*OBJECTIVE*
Make a numbered list of the lines in the data below, beginning with the line that contains "scientific name: Clistoronia magnifica" and ending with the line that contains "family: Thraupidae", both included. Leave out any blank lines.

··········

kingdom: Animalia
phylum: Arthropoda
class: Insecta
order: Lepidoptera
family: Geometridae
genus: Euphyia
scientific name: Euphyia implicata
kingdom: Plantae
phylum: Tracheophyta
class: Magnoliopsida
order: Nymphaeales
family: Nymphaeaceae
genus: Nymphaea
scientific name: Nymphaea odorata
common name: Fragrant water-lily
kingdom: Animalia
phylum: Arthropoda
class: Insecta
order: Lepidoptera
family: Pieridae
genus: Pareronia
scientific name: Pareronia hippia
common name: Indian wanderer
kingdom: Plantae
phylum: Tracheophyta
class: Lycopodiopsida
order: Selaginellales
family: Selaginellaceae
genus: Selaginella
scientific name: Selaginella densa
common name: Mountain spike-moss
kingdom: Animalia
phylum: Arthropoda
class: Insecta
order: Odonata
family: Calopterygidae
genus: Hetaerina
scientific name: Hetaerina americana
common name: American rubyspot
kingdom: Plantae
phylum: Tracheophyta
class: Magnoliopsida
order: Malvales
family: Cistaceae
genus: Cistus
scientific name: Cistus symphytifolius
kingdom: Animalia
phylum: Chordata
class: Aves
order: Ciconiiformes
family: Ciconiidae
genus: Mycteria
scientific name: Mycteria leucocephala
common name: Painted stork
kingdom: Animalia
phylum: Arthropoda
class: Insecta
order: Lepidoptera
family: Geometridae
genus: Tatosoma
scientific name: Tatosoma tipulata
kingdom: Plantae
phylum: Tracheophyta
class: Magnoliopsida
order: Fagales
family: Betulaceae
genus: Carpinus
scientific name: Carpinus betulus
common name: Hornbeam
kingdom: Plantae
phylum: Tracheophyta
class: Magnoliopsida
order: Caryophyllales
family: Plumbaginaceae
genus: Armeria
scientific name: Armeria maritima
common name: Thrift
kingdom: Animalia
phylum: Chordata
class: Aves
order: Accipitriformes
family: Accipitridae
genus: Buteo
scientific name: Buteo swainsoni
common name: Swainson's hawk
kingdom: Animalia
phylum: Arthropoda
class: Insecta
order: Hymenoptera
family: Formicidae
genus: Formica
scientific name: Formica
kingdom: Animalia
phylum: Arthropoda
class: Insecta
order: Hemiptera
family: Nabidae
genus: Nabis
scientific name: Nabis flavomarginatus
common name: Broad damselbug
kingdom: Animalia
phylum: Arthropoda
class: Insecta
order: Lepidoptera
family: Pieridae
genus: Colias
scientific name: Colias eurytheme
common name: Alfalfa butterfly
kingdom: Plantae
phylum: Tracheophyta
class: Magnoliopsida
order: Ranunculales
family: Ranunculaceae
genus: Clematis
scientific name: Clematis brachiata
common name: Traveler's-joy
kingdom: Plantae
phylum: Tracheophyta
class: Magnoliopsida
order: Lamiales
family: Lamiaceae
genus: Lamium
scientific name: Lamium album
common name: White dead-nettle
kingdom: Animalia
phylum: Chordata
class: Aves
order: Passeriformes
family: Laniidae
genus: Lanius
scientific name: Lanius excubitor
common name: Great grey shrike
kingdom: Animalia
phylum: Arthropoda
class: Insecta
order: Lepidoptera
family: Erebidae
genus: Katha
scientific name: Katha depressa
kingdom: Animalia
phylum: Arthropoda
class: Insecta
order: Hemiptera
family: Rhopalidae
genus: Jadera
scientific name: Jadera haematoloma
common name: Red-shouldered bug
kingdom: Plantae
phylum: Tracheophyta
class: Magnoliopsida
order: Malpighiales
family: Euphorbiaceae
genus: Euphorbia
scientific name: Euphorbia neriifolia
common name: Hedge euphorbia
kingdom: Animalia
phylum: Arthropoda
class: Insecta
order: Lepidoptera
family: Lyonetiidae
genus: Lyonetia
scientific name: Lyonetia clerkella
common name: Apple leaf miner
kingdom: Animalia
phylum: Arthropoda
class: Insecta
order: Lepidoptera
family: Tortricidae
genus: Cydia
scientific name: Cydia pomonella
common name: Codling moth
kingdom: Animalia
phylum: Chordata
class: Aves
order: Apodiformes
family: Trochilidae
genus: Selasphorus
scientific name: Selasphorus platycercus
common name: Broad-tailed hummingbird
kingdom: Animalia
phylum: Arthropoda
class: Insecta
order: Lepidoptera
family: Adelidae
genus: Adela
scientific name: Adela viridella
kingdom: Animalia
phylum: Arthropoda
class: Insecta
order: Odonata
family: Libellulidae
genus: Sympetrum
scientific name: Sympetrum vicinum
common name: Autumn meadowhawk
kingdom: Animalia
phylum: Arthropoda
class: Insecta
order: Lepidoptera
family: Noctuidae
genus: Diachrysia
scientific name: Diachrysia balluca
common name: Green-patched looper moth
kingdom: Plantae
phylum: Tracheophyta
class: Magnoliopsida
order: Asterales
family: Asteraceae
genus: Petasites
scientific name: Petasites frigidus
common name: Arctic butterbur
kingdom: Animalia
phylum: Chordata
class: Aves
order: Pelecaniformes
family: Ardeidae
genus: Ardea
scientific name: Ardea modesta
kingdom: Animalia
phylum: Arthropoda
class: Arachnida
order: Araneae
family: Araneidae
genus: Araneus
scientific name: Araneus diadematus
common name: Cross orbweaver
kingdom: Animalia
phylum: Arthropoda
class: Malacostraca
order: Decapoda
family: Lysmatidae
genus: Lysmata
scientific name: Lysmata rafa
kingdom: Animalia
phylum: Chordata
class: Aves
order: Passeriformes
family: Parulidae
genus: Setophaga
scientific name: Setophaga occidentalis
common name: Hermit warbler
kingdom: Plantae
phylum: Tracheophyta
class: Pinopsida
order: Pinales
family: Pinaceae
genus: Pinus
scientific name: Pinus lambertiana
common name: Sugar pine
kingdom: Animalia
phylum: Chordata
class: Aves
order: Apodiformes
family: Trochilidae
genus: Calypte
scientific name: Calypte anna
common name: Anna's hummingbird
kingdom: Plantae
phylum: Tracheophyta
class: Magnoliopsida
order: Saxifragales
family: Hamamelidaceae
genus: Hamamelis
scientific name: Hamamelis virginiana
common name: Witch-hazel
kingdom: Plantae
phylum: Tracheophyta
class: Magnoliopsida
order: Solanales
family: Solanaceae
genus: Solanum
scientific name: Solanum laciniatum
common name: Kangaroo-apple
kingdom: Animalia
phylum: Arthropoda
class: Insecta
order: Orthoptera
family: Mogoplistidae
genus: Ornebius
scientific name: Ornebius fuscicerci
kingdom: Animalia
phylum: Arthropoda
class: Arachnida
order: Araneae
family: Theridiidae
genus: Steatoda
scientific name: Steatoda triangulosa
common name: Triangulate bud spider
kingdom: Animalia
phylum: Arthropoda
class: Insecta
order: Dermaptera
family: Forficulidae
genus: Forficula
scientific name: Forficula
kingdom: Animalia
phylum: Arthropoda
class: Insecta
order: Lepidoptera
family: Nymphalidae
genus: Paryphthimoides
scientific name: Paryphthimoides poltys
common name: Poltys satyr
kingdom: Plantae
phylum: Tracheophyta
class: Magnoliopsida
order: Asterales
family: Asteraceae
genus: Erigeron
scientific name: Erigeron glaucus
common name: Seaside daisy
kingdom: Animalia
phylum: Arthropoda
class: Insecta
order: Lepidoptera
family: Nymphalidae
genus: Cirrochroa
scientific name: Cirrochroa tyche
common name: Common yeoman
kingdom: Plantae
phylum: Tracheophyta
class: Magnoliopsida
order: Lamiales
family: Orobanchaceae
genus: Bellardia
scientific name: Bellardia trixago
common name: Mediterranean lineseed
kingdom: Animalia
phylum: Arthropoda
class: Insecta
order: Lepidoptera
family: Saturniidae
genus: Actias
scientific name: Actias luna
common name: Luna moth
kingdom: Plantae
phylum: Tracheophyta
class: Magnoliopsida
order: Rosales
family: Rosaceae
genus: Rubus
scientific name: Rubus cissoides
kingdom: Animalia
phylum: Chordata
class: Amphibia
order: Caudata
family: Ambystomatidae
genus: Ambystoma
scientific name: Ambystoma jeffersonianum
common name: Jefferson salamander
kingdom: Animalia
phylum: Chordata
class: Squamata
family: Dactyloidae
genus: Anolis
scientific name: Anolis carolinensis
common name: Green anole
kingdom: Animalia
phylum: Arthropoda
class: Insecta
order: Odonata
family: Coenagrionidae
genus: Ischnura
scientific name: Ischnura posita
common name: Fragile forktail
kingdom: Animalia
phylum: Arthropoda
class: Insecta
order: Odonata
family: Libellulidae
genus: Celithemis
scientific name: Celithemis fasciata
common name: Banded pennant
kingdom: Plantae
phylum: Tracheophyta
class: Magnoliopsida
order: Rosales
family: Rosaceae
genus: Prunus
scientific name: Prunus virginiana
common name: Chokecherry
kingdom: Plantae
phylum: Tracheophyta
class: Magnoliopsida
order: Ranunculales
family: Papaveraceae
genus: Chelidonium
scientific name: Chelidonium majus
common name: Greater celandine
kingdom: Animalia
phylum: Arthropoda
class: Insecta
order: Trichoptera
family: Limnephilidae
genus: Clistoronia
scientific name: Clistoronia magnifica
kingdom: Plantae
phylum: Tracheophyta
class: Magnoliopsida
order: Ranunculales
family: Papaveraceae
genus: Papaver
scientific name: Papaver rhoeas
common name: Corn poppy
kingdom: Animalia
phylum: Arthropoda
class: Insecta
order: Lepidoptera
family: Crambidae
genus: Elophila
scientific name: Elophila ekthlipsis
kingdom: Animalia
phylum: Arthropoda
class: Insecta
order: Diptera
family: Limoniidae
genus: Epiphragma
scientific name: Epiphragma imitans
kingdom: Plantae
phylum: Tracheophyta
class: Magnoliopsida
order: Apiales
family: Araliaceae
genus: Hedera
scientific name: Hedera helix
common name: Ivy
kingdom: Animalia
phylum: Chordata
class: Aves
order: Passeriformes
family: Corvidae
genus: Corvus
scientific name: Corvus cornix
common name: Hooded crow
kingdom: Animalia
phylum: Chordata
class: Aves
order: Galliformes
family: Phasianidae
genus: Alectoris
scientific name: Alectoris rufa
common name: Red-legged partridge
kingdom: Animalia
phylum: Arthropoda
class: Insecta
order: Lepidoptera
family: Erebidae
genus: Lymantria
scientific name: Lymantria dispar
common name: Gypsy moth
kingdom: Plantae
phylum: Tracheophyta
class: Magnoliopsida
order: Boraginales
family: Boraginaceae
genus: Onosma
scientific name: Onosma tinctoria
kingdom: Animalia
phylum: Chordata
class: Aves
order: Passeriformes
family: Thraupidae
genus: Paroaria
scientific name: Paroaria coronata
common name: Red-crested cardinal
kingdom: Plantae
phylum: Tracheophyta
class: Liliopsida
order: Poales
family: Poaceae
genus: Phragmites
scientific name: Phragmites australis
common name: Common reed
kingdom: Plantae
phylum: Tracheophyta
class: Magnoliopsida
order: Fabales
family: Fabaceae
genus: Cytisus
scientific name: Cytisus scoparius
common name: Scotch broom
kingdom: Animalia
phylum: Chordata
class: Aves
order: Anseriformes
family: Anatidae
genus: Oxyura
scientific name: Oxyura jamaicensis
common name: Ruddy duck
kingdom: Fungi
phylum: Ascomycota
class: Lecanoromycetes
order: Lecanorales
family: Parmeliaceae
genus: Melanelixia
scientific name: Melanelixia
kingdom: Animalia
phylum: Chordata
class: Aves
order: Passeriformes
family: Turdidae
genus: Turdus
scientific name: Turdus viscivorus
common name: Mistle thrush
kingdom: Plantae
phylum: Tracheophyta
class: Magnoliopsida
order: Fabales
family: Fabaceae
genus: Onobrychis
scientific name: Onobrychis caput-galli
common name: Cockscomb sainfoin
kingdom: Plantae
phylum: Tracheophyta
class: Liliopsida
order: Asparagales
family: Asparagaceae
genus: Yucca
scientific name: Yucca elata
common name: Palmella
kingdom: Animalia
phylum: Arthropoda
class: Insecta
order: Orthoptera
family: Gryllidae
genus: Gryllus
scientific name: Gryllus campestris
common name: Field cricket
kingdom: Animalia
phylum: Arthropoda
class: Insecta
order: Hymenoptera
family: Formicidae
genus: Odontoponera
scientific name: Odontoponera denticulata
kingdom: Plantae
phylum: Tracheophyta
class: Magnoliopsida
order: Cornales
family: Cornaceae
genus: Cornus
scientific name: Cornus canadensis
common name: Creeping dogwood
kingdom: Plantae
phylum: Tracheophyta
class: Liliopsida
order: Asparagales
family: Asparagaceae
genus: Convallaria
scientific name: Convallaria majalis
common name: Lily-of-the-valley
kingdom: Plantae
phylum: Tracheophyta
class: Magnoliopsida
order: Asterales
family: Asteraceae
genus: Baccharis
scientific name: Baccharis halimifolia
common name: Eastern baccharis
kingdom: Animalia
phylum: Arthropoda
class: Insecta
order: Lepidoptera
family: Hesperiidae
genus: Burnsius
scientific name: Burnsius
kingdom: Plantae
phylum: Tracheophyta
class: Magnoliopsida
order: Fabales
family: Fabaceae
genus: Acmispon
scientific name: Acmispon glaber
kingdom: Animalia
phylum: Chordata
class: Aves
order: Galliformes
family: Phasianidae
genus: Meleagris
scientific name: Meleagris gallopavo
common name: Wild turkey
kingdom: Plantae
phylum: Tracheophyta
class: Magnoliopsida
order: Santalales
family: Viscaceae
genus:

··········

*FULL RESPONSE*
1. scientific name: Clistoronia magnifica
2. kingdom: Plantae
3. phylum: Tracheophyta
4. class: Magnoliopsida
5. order: Ranunculales
6. family: Papaveraceae
7. genus: Papaver
8. scientific name: Papaver rhoeas
9. common name: Corn poppy
10. kingdom: Animalia
11. phylum: Arthropoda
12. class: Insecta
13. order: Lepidoptera
14. family: Crambidae
15. genus: Elophila
16. scientific name: Elophila ekthlipsis
17. kingdom: Animalia
18. phylum: Arthropoda
19. class: Insecta
20. order: Diptera
21. family: Limoniidae
22. genus: Epiphragma
23. scientific name: Epiphragma imitans
24. kingdom: Plantae
25. phylum: Tracheophyta
26. class: Magnoliopsida
27. order: Apiales
28. family: Araliaceae
29. genus: Hedera
30. scientific name: Hedera helix
31. common name: Ivy
32. kingdom: Animalia
33. phylum: Chordata
34. class: Aves
35. order: Passeriformes
36. family: Corvidae
37. genus: Corvus
38. scientific name: Corvus cornix
39. common name: Hooded crow
40. kingdom: Animalia
41. phylum: Chordata
42. class: Aves
43. order: Galliformes
44. family: Phasianidae
45. genus: Alectoris
46. scientific name: Alectoris rufa
47. common name: Red-legged partridge
48. kingdom: Animalia
49. phylum: Arthropoda
50. class: Insecta
51. order: Lepidoptera
52. family: Erebidae
53. genus: Lymantria
54. scientific name: Lymantria dispar
55. common name: Gypsy moth
56. kingdom: Plantae
57. phylum: Tracheophyta
58. class: Magnoliopsida
59. order: Boraginales
60. family: Boraginaceae
61. genus: Onosma
62. scientific name: Onosma tinctoria
63. kingdom: Animalia
64. phylum: Chordata
65. class: Aves
66. order: Passeriformes
67. family: Thraupidae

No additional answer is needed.